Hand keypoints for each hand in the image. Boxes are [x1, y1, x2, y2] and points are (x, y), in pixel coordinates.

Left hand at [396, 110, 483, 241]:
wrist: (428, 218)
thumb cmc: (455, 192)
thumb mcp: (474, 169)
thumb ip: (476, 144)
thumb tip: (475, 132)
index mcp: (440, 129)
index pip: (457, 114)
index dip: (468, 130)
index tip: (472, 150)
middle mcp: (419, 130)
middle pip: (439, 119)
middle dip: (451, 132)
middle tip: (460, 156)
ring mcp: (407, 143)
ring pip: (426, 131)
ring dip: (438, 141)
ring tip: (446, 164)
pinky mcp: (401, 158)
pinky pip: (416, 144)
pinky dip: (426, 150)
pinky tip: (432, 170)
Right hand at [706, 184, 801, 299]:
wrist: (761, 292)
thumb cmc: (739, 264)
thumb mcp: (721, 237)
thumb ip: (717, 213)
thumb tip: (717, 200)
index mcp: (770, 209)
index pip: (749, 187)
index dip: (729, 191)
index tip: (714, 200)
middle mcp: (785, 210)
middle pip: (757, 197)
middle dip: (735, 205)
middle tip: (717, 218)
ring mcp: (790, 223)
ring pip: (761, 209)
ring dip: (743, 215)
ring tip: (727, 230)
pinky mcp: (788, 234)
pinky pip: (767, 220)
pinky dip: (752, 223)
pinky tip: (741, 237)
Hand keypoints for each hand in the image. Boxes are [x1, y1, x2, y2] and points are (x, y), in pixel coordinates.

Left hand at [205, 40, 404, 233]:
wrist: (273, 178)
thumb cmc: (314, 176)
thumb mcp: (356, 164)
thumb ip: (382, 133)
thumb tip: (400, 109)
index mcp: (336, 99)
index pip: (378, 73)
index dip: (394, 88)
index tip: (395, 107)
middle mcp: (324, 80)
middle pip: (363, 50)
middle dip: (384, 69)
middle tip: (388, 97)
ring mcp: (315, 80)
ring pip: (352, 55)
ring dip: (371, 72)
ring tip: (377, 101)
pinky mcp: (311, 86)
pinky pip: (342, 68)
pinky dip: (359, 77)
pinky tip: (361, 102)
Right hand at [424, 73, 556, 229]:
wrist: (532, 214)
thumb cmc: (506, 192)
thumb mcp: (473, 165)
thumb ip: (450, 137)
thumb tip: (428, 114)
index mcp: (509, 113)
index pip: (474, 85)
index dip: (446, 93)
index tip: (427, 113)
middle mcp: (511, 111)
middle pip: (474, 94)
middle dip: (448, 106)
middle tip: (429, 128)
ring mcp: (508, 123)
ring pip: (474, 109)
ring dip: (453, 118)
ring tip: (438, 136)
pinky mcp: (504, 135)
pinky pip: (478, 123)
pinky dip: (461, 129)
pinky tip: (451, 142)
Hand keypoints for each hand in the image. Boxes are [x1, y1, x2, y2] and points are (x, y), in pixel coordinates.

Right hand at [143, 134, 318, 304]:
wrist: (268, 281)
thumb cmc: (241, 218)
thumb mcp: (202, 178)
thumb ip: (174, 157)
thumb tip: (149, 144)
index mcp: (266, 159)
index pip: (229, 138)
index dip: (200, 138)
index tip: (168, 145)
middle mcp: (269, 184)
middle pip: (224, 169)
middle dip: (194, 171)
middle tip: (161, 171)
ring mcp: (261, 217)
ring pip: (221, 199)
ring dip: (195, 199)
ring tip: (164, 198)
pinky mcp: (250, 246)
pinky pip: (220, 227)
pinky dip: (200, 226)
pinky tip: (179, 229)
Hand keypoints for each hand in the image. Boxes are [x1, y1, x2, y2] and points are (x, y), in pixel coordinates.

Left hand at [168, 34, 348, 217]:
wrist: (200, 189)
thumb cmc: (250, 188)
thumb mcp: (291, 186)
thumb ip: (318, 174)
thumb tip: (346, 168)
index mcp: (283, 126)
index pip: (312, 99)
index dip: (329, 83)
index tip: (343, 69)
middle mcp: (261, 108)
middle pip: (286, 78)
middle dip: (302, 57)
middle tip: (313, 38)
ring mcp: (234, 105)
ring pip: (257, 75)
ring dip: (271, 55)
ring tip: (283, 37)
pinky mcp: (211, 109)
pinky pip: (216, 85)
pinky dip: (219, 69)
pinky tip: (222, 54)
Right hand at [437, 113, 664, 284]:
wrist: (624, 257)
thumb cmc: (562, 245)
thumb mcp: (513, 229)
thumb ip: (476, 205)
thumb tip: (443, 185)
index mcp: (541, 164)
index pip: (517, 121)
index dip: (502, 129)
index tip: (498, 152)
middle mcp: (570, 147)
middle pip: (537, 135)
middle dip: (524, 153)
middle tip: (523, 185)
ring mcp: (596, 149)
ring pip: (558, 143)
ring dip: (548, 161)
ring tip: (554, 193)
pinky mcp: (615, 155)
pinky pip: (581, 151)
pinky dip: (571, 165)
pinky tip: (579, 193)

--

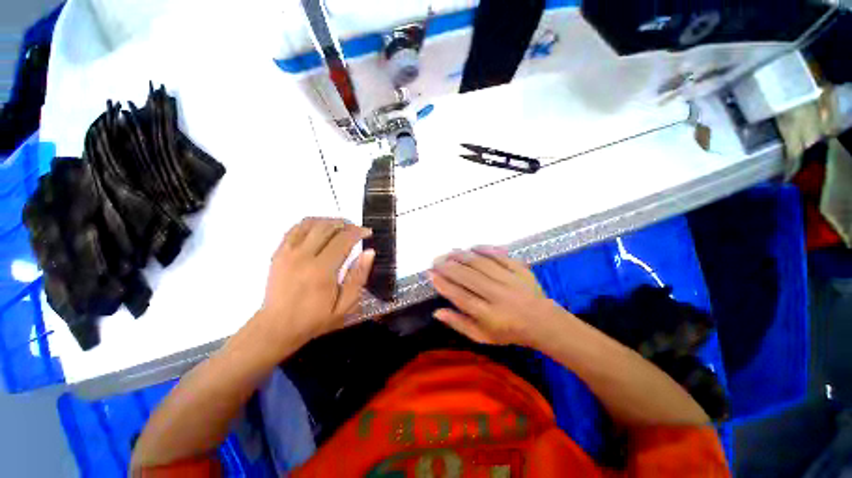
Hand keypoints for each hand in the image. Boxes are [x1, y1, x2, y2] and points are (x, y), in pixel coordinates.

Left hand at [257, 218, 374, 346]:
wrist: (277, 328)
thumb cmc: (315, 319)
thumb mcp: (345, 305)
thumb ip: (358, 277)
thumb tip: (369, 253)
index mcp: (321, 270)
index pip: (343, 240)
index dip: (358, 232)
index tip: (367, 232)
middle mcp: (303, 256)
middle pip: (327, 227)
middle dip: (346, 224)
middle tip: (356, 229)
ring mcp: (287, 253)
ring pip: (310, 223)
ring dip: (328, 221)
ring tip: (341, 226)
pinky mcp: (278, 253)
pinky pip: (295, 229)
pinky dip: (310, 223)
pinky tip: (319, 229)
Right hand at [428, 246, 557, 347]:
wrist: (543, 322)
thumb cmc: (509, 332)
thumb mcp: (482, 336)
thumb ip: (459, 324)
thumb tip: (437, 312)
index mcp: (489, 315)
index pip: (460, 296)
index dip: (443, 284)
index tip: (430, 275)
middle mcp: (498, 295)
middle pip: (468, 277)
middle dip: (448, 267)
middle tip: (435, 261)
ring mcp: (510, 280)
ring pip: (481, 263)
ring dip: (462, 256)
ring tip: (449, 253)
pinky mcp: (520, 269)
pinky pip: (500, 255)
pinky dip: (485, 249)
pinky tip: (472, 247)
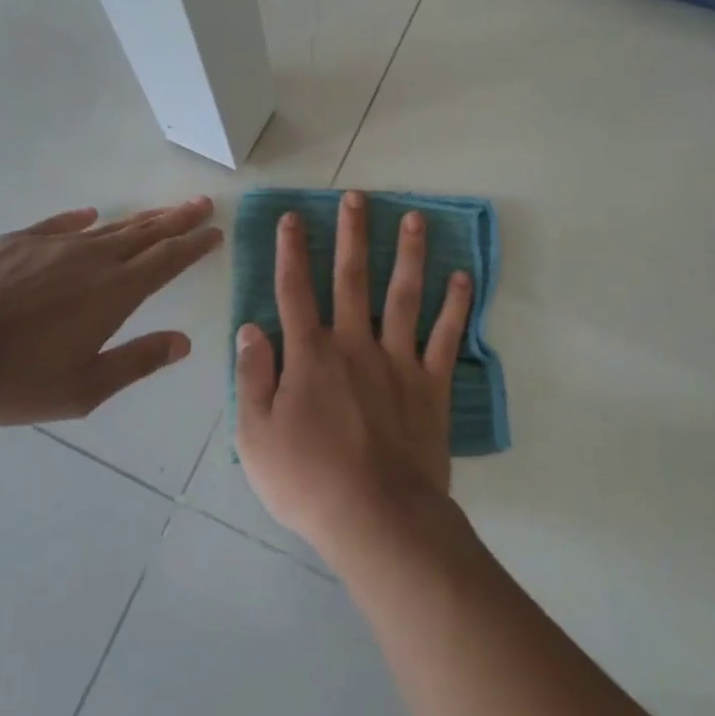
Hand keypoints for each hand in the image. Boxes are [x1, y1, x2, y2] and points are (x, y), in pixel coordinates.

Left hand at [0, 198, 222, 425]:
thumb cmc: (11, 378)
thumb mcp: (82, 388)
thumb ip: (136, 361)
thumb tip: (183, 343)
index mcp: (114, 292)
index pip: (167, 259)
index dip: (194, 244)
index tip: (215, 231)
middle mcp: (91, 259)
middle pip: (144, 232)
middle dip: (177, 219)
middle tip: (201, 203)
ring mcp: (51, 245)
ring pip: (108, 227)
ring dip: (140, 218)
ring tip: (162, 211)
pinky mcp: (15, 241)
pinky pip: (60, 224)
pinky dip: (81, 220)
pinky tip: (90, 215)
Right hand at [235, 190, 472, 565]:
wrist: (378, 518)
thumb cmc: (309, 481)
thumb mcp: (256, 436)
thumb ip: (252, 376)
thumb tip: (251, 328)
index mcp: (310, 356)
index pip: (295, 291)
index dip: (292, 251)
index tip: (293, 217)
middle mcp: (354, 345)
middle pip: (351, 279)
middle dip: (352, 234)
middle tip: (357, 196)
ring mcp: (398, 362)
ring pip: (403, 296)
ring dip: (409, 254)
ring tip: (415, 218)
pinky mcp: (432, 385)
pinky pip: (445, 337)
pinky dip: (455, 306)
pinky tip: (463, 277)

Exercise:
Set down, from the entries above, exactly the lines from the one with "thumb ip: (450, 137)" up to and including the one with "ring pip: (221, 199)", and no other lines.

Written response:
thumb ip: (450, 137)
thumb tip: (428, 114)
index mcp: (509, 113)
index pip: (474, 85)
index dip: (446, 93)
index tip: (427, 113)
middle mcp: (511, 111)
middle pip: (474, 94)
middle dip: (448, 106)
middle tip: (429, 128)
ring mcp: (508, 123)
ring pip: (474, 109)
ring dip: (453, 118)
ring tip: (438, 136)
pinky mcp: (504, 135)
pinky pip: (478, 123)
pinky dip: (461, 129)
pinky tip: (451, 142)
Hand keypoints for each hand in the image. Boxes are [x1, y1, x2, y2] and points are (x, y), in pixel coordinates.

Right hand at [143, 134, 318, 304]:
wrist: (268, 281)
thumb cmc: (241, 218)
thumb mcp: (202, 178)
thumb ip: (174, 157)
thumb tip: (149, 144)
index mcp: (266, 159)
index pip: (229, 138)
index dip: (200, 138)
index tip: (168, 145)
middle mcp: (269, 184)
middle pip: (224, 169)
middle dip: (194, 171)
middle tip: (161, 171)
ring mcp: (261, 217)
ring pip: (221, 199)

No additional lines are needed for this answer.